Segment Open

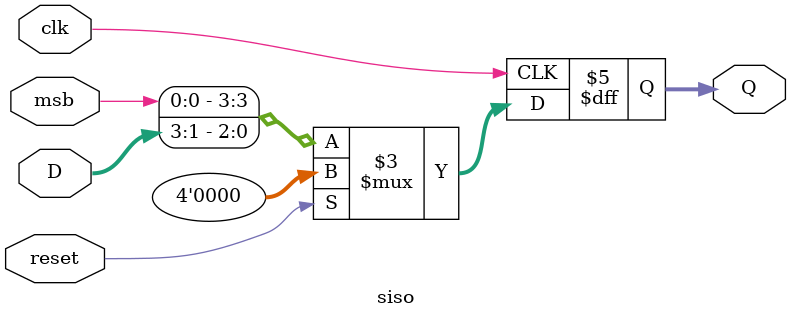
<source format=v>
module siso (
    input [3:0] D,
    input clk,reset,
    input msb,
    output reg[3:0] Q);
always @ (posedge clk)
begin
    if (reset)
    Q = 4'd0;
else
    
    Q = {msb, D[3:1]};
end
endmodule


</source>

Segment Closed

Set down every entry above exactly as written. Leave out all pictures.

<source format=v>
module siso (
    input [3:0] D,
    input clk,reset,
    input msb,
    output reg[3:0] Q);
always @ (posedge clk)
begin
    if (reset)
    Q = 4'd0;
else
    
    Q = {msb, D[3:1]};
end
endmodule


</source>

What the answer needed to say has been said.